STERILISATION GUIDELINES FOR OXOID CULTURE MEDIA

Using Autoclaves
The following considerations should be taken into account when sterilising media that are autoclaved following the standard parameters of 121°C for 15 minutes:

1. Attention to the media manufacturers’ instructions for use must be observed in order to ensure optimal performance. The time and temperature recommendations for sterilisation of Oxoid culture media are based on evidence from trials with heat resistant bacterial in volumes of up to one litre.

2. The amount of heat applied during sterilisation is much greater than is necessary for destruction of the majority of organisms likely to be encountered. Tolerances of 15 minutes ± 1 minute combined with 121°C ± 2°C are considered appropriate. Appropriate Quality Control checks should be carried out for temperatures which are outside 119 - 123°C, to ensure sterility and/or performance integrity.
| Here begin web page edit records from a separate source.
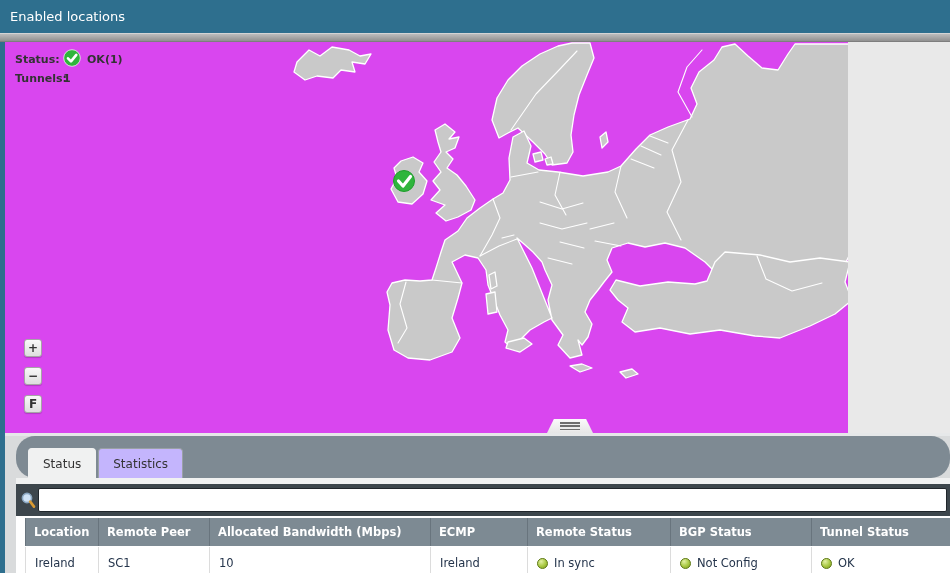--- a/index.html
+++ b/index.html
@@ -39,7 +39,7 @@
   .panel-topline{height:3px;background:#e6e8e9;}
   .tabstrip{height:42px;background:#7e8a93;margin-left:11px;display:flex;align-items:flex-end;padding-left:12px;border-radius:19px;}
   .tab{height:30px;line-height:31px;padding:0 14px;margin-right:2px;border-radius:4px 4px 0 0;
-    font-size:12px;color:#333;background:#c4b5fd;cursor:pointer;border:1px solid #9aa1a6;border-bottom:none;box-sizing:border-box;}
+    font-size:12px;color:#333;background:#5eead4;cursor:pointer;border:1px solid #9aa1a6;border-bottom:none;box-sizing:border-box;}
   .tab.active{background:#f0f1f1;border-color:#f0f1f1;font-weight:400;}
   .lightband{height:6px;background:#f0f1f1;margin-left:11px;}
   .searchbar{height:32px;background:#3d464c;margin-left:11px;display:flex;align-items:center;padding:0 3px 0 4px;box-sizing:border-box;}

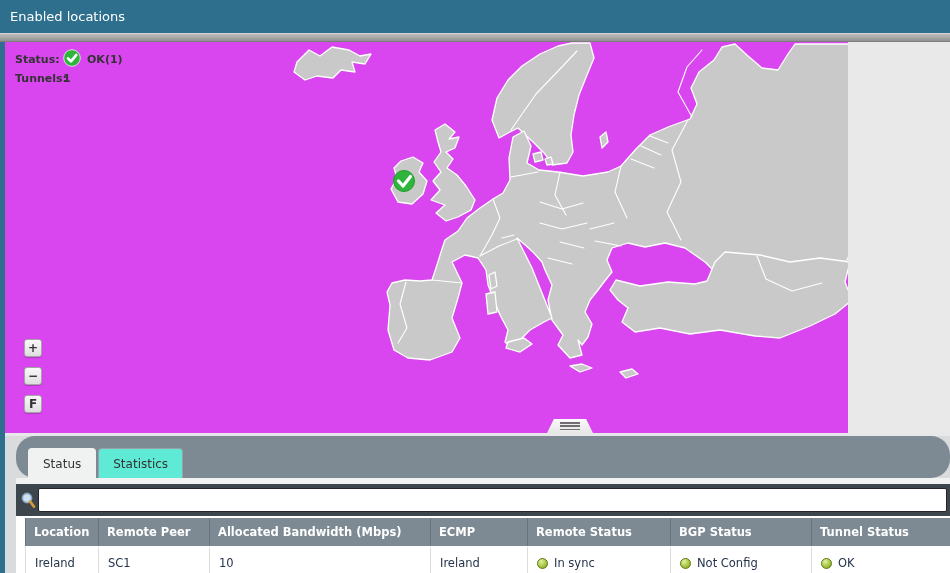--- a/index.html
+++ b/index.html
@@ -51,7 +51,7 @@
   table.status-table{width:100%;border-collapse:collapse;table-layout:fixed;
     font-family:"DejaVu Sans","Liberation Sans",sans-serif;}
   table.status-table th{background:#7d8a93;color:#fff;font-size:11.5px;font-weight:bold;text-align:left;
-    padding:7px 8px;border-left:1px solid #68747d;border-bottom:1px solid #fff;
+    padding:7px 16px;border-left:1px solid #68747d;border-bottom:1px solid #fff;
     white-space:nowrap;overflow:hidden;}
   table.status-table td{background:#fff;color:#24344b;font-size:11.5px;padding:9px 9px;
     border-left:1px solid #dcdcdc;border-bottom:1px solid #d4d4d4;white-space:nowrap;overflow:hidden;}

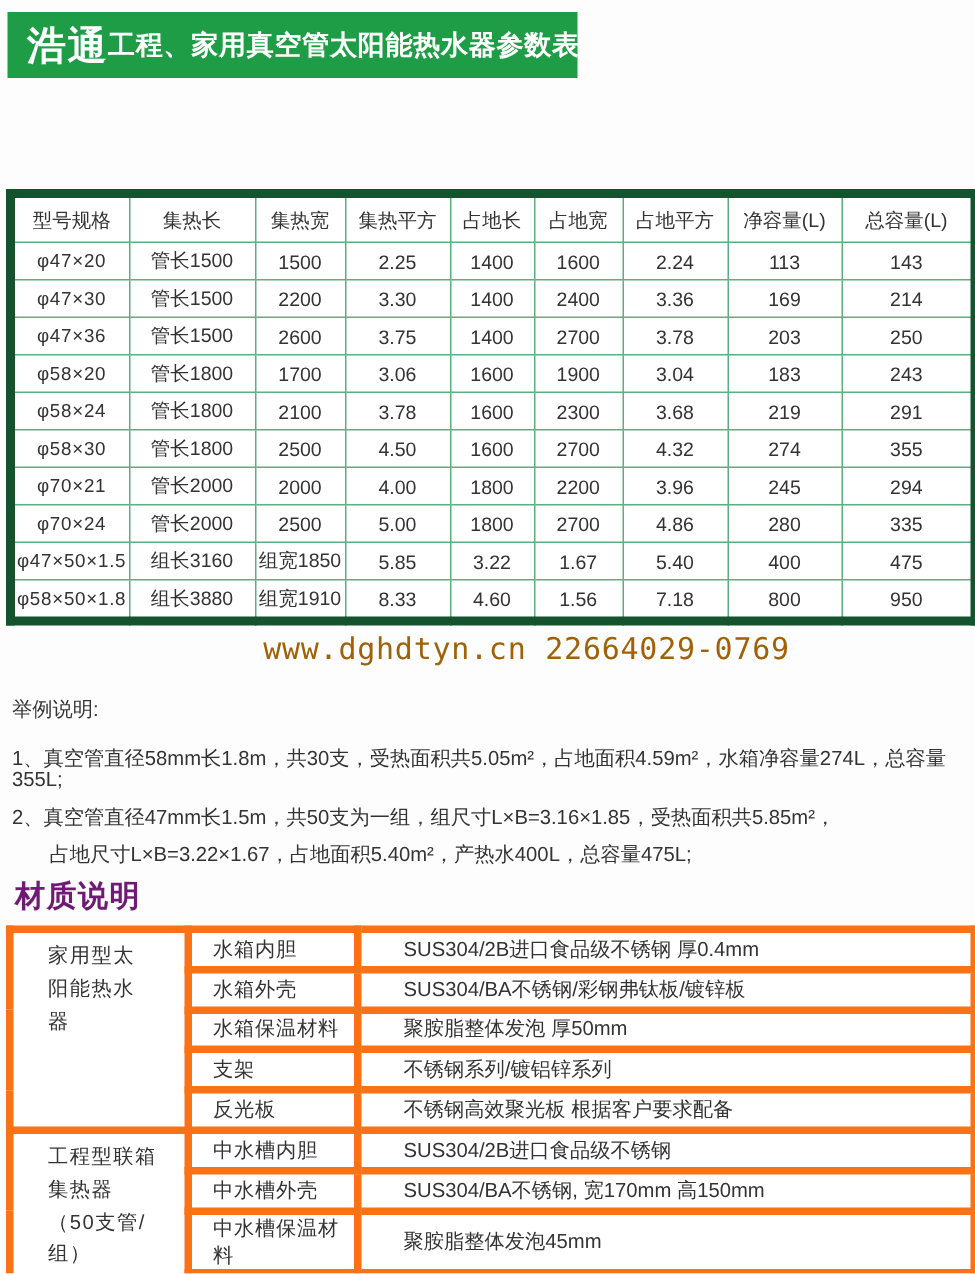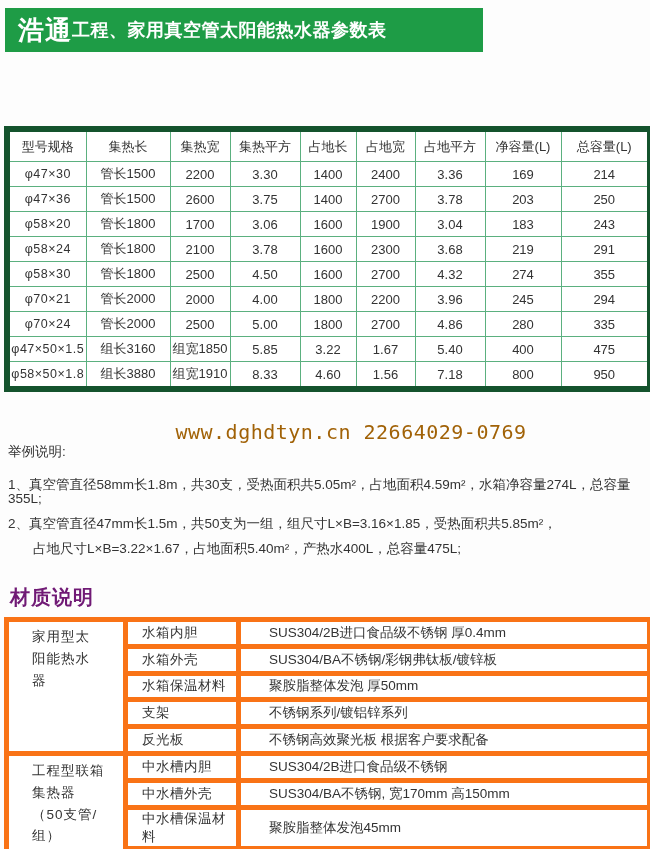--- a/index.html
+++ b/index.html
@@ -9,7 +9,7 @@
   }
   
   .banner{
-    position:absolute;left:5px;top:8px;width:478px;height:44px;
+    position:absolute;left:5px;top:8px;width:380px;height:44px;
     background:#1e9c46;color:#ffffff;display:flex;align-items:center;
     padding-left:13px;box-sizing:border-box;white-space:nowrap;
   }

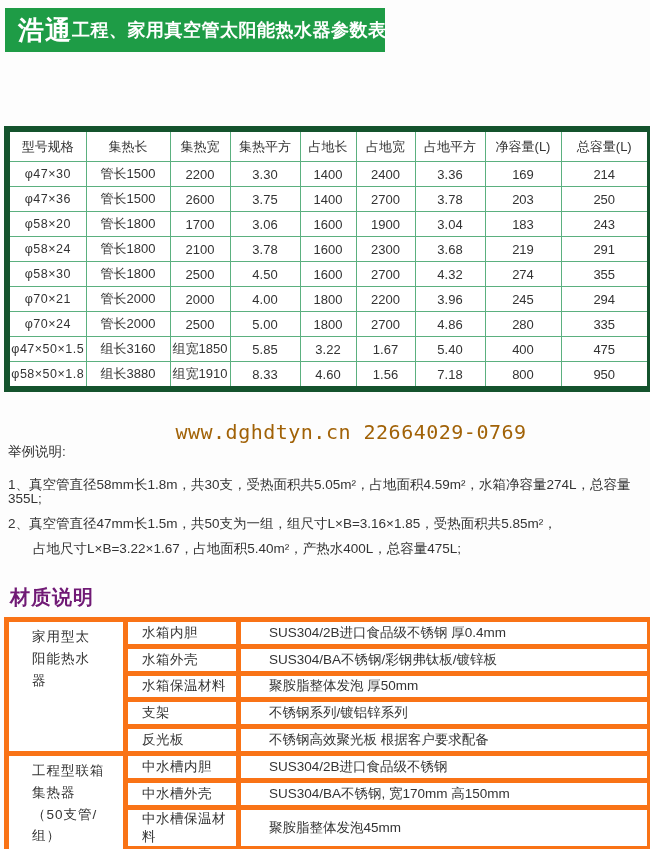--- a/index.html
+++ b/index.html
@@ -97,6 +97,17 @@
     </thead>
     <tbody>
         <tr>
+          <td class="model">φ47×20</td>
+          <td>管长1500</td>
+          <td>1500</td>
+          <td>2.25</td>
+          <td>1400</td>
+          <td>1600</td>
+          <td>2.24</td>
+          <td>113</td>
+          <td>143</td>
+        </tr>
+        <tr>
           <td class="model">φ47×30</td>
           <td>管长1500</td>
           <td>2200</td>

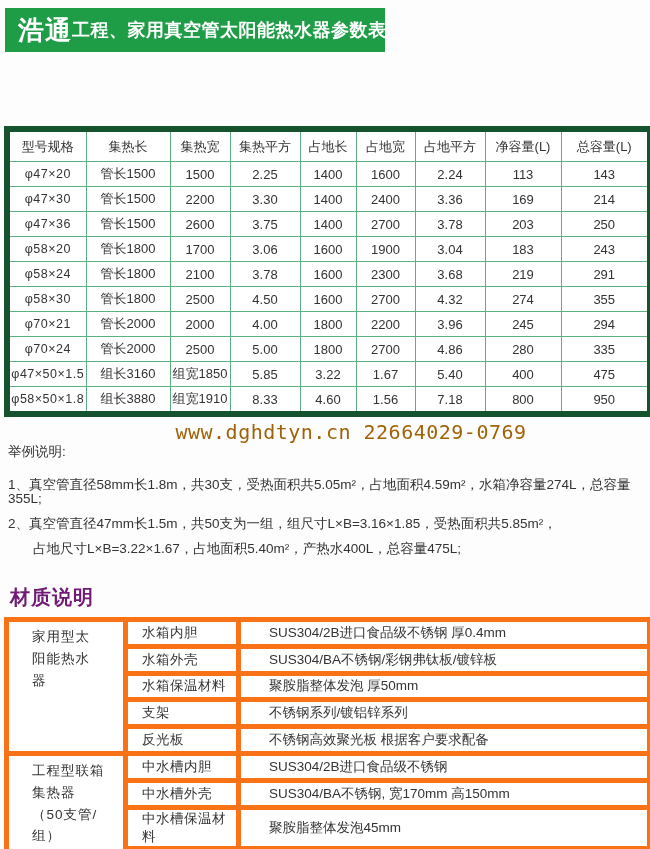--- a/index.html
+++ b/index.html
@@ -35,7 +35,7 @@
     font-size:20px;color:#a16207;letter-spacing:0.5px;
   }
   
-  .example{position:absolute;left:8px;top:443px;width:636px;font-size:13.5px;color:#333;}
+  .example{position:absolute;left:8px;top:464px;width:636px;font-size:13.5px;color:#333;}
   .example .ex-head{margin-bottom:17px;}
   .example .ex-line{margin-bottom:11px;line-height:14px;}
   .example .indent{padding-left:25px;}

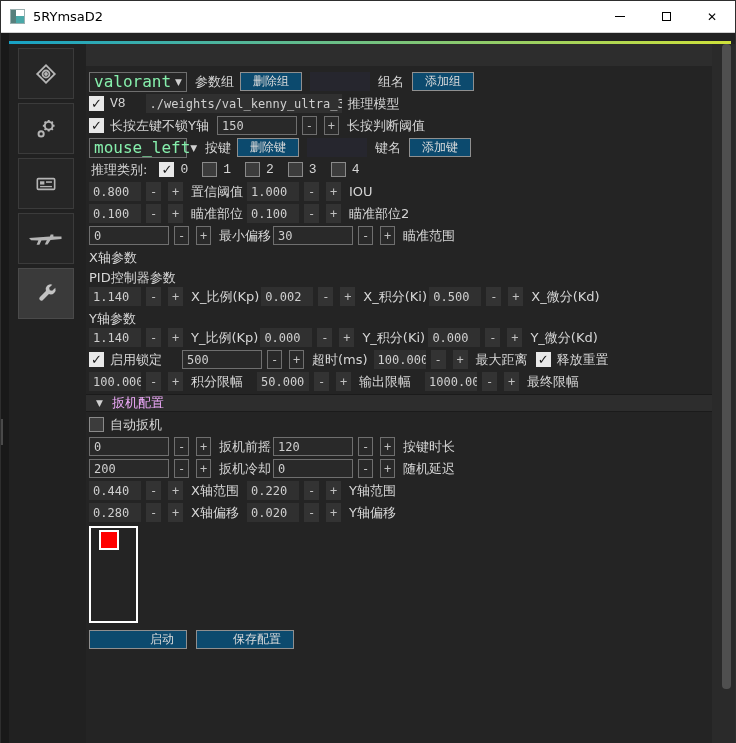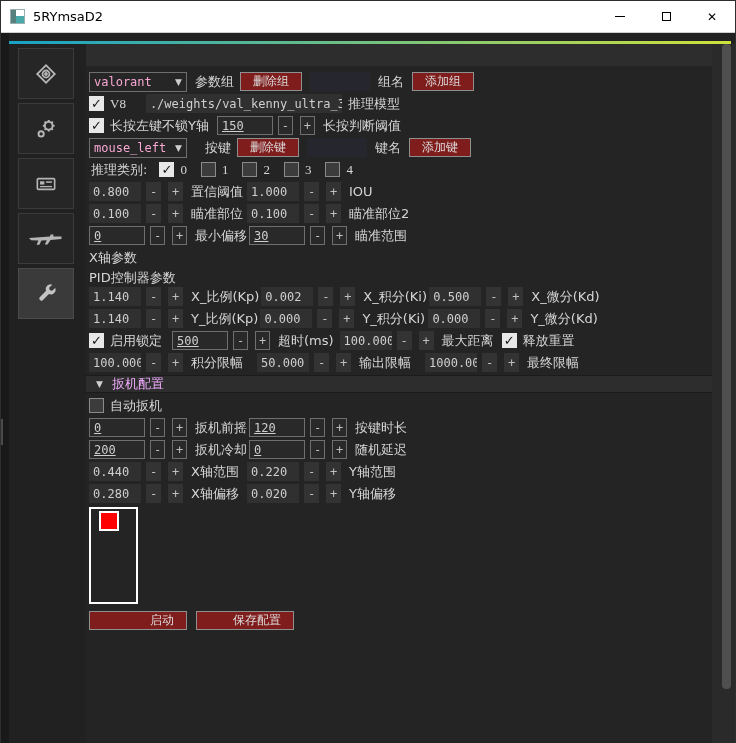--- a/index.html
+++ b/index.html
@@ -67,7 +67,7 @@
 
   .dd { width:98px; height:20px; border:1px solid #6f6f6f; background:#262626; display:flex;
         align-items:center; padding:0 4px; }
-  .dd-text { flex:1; font-family:"DejaVu Sans Mono", monospace; font-size:12px; color:#f9a8d4; }
+  .dd-text { flex:1; font-family:"DejaVu Sans Mono", monospace; font-size:16px; color:#86efac; }
   .dd-arr { font-size:9px; color:#cfcfcf; }
 
   .cb { width:15px; height:15px; display:inline-flex; align-items:center; justify-content:center;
3.Certain media are more susceptible to over-heating, such as those with a high sugar content, or those which contain inhibitory agents such as sodium desoxycholate or bile salts. The result of over-heating is a reduction in pH of the final medium.

4. For volumes over 1 litre, the medium should be pre-heated to dissolve the agar prior to autoclaving. It is not usually necessary to boil smaller volumes of media unless the medium contains gelatin, or the intention is to dispense the medium into final containers prior to autoclaving.

5. Suitable containers for autoclaving are wide-bottomed flasks - thin walled bottles should be avoided. Adequate headspace should be allowed in order to minimise loss of medium.

6. The sterilisation temperature refers to the autoclave chamber not to the temperature of the medium. It is important that the time taken to reach the sterilising temperature should be as short as possible. Sterilisation cycles must take into account suitable heat penetration times e.g. a one litre flask of medium should attain 121°C within 15 minutes of the chamber reaching that temperature.

7. The autoclave load and the relatively poor heat transferring properties of agar-containing media must be taken into account.

8. The autoclave temperature probe is best located in the valve or drain, as this is the coolest part of the chamber and best represents the dynamics of the heating process.

9. When validating an autoclave it is strongly recommended that the manufacturer is consulted in order to discuss the relevant validation protocols.

Reference
C.A., Oscroft & J.E.L., Correy (1991) 'Guidelines for the Preparation, Storage and Handling of Microbiological Media'. Technical Manual 33. Campden and Chorleywood Food & Drink Research Association.